Below are the records; copy every line in them that holds the string "circle".

★ ★ ★ ★ ★ ★ ★

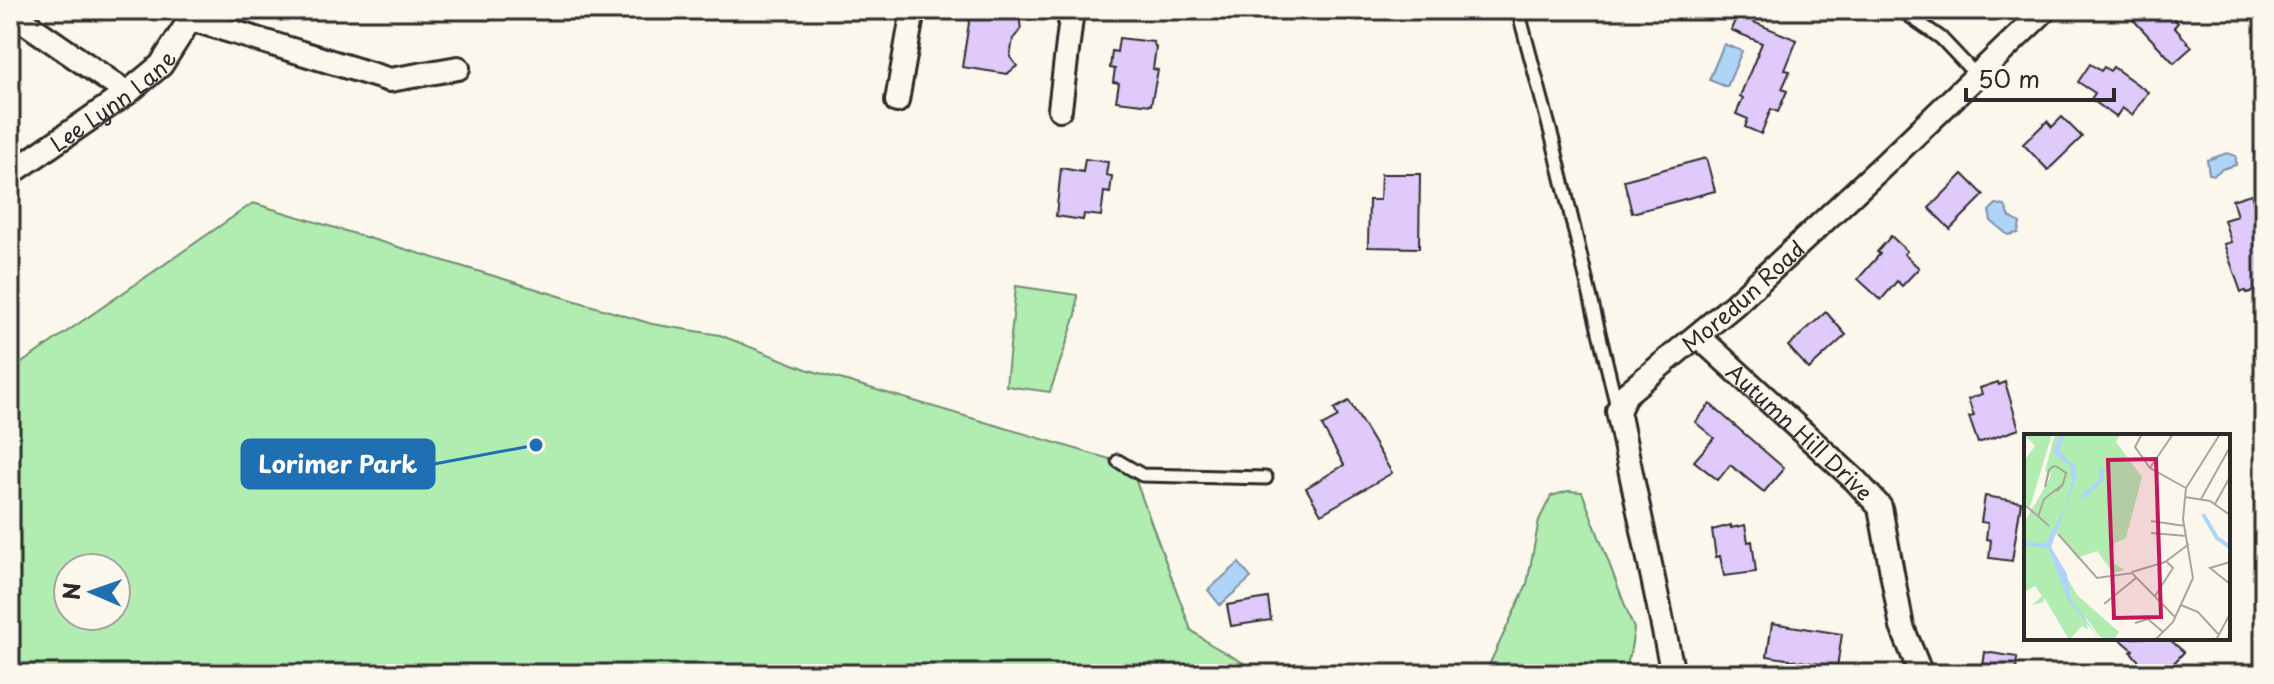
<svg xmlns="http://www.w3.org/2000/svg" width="2274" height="684" viewBox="0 0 2274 684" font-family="'Playpen Sans',sans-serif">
<rect width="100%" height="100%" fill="#fbf7ec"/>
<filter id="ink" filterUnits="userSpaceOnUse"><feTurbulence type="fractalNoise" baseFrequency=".0125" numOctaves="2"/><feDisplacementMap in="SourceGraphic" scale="16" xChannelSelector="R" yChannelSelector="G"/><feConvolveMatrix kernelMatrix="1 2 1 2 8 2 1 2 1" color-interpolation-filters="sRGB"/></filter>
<g filter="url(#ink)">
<!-- green -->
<g fill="#b1ecb1" stroke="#6e8c6e" stroke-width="2" fill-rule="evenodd">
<path d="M253,203L652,324L720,335L806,369L1130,465L1191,630L1210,644L1263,674H10V371ZM68,568H116V616H68Z"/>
<path d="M1016,286L1077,295L1076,315L1050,392L1006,386Z"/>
<path d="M1568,491L1582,492L1634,629L1630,655L1624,672L1480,674L1490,663L1527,584L1539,520L1551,496Z"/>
</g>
<!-- water -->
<g fill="#afd4f8" stroke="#7a90a6" stroke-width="2">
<path d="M1724,44L1742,51L1727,87L1709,80Z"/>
<path d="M2227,153L2236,156V165L2222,169L2214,175L2209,174L2207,160Z"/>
<path d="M1996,204L2005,206L2010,217L2020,223L2018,233L2008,235L1991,221L1989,211Z"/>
<path d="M1239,563L1251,578L1220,605L1208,590Z"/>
</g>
<!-- building -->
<g fill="#dfcafb" stroke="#2b2b2b" stroke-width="2">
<path d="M971,10L1019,16L1021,29L1013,39L1010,57L1017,66L1007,74L962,67Z"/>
<path d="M1739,10L1756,15L1753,22L1797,40L1785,70L1790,71L1782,89L1787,91L1778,112L1771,109L1761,134L1745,127L1748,119L1736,114L1743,98L1740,96L1762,43L1731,30Z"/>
<path d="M2124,10H2166L2178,23L2174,27L2192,47L2174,63Z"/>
<path d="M1119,38L1153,42L1156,48L1153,69L1158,70L1151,105L1116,101L1119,83L1113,82L1115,69L1110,68L1112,51L1117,52Z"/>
<path d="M2090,64L2101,71L2104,67L2110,71L2113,67L2148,92L2132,115L2122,108L2116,117L2091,99L2095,93L2078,82Z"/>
<path d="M2062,117L2082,137L2048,170L2023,144L2047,121L2052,127Z"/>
<path d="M1706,158L1715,191L1632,213L1624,180Z"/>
<path d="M1085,159L1108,162L1106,175L1112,176L1110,193L1104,192L1101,216L1084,214L1083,220L1056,216L1061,168L1083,172Z"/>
<path d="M1381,174H1420L1419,248L1368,247L1369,200H1380Z"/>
<path d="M1963,174L1984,195L1950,229L1929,208Z"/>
<path d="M2251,194L2264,236V288L2247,293L2246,291L2241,292L2224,244L2231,242L2224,220L2237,216L2232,200Z"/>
<path d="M1891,236L1907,251L1904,254L1919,268L1902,286L1897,281L1881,300L1858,279L1880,254L1877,252Z"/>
<path d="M1826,312L1846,335L1809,369L1788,346Z"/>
<path d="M1998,382L1999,385L2005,382L2019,429L1978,443L1969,417L1974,416L1968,399L1982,394L1980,388Z"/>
<path d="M1349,401L1392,473L1321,514L1306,488L1344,465L1322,426L1338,417L1334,409Z"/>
<path d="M1710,404L1784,468L1764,492L1730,465L1718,480L1694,461L1714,438L1695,422Z"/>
<path d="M1985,496L2021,502L2012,561L1989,558L1991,540L1986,539L1988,523L1981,522Z"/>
<path d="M1731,525V528L1745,525L1748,542L1752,541L1756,572L1724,576L1720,556L1716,557L1712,530Z"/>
<path d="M1268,598L1271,620L1231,626L1227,605Z"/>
<path d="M1772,623L1842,634L1837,667L1767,656Z"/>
<path d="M2119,638H2168L2184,652L2164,674H2136L2144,666L2136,658L2131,652L2133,650Z"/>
<path d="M1985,652L2017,657L2016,674H1982Z"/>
</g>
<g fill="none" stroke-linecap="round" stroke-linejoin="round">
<defs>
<g id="lane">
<path d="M1518,10L1553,141L1617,407"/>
<path d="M1901,10L1941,38L1976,75"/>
<path d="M1118,461L1142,475L1266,478"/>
</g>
<g id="street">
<path d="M10,12L127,93"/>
<path d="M191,19L390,80L458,68"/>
<path d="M897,101L913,10"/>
<path d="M1060,109L1072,10"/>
<path id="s1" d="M10,174L127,93L161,65L196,10"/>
<path id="s2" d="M1698,336L1856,481L1880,507L1902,627L1921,674"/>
<path id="s3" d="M1673,674L1618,411L1626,394L1734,305L1886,163L2045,10"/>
</g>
</defs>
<!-- lane casing -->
<use href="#lane" stroke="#2b2b2b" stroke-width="17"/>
<!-- street casing -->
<use href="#street" stroke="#2b2b2b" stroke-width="28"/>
<!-- lane -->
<use href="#lane" stroke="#fbf7ec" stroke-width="11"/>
<!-- street -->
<use href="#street" stroke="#fbf7ec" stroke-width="22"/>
</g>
</g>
<g text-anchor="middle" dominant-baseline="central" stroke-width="6" stroke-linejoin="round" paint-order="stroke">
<!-- street labels -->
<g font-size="22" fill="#2b2b2b" stroke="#fbf7ec">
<text stroke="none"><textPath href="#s1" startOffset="126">Lee Lynn Lane</textPath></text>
<text stroke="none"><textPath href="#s3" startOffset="440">Moredun Road</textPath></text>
<text stroke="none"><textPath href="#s2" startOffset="140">Autumn Hill Drive</textPath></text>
</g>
</g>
<!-- overview -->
<g transform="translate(2024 434)">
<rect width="206" height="206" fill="#fbf7ec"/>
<path d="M0,0H28L6,73L0,68V27L11,12ZM31,0H96L92,8L118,43L102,104L91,109L87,120V128L101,136L89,139L73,117L53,124L34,99L22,108L53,161L95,198L90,206L76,203L62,184L64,196L58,192L45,206L20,163V168L8,171L18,162L11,152L0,158V89L25,46L27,39L21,37Z" fill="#b1ecb1"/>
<path d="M36,0H41L35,17L51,32L53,42L27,113L43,140L47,165L76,206L44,166L22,108L40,76L48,47L47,33L29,19Z" fill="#afd4f8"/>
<path fill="none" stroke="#afd4f8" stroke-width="4" d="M58,63L78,46L77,33M179,80L193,104L206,113M0,109L25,112"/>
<path fill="none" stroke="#a8a59f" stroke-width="2" d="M118,0L111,13L126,34L162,54M32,32L42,39L38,53M126,34L149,0M25,37L21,53L24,39L25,36L28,33L32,32M161,63L186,67L206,81M177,65L206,13M0,70L25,92M191,70L206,43M14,83L20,65L38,51L33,57M127,87L161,92M127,99L163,102M34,100L73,144L108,139L151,183M206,128L186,134L206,150M108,138L141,128L165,110M131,162L149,134L143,128M80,170L112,144M157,171L174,178L195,201M111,189L124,185L139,198M131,206L149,188L169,144L159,85L162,54L196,0M192,206L206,180"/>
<path fill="#c2185b" fill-opacity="0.15" stroke="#c2185b" stroke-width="4" d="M132,25L137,183L90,184L84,26Z"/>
<rect width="206" height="206" fill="none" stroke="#2b2b2b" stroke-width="4"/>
</g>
<!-- callouts -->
<path fill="none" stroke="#1f6fb2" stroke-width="3" d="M536 445L434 464"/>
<circle fill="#1f6fb2" stroke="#fbf7ec" stroke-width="3" cx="536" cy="445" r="8"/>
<rect fill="#1f6fb2" stroke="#1f6fb2" stroke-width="3" x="242" y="440" width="192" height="48" rx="8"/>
<g font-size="24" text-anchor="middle" font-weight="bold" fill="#fff">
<text x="338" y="473">Lorimer Park</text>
</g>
<!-- margin -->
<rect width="2274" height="684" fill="none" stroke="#fbf7ec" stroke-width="40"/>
<rect x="20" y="20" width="2234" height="644" fill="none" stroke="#2b2b2b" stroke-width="3" filter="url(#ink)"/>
<!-- north arrow -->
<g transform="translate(92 592) rotate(272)"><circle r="38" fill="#fbf7ec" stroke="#a8a59f" stroke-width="2"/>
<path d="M0-6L14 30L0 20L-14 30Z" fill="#1f6fb2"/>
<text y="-12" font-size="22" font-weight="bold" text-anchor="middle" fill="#2b2b2b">N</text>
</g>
<!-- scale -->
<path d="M1966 88v12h148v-12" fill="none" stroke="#2b2b2b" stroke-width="4"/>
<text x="1978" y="88" font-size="24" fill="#2b2b2b" stroke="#fbf7ec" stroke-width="6" paint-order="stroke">50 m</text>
</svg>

★ ★ ★ ★ ★ ★ ★

PROBLEM SOLUTION >>
<circle fill="#1f6fb2" stroke="#fbf7ec" stroke-width="3" cx="536" cy="445" r="8"/>
<g transform="translate(92 592) rotate(272)"><circle r="38" fill="#fbf7ec" stroke="#a8a59f" stroke-width="2"/>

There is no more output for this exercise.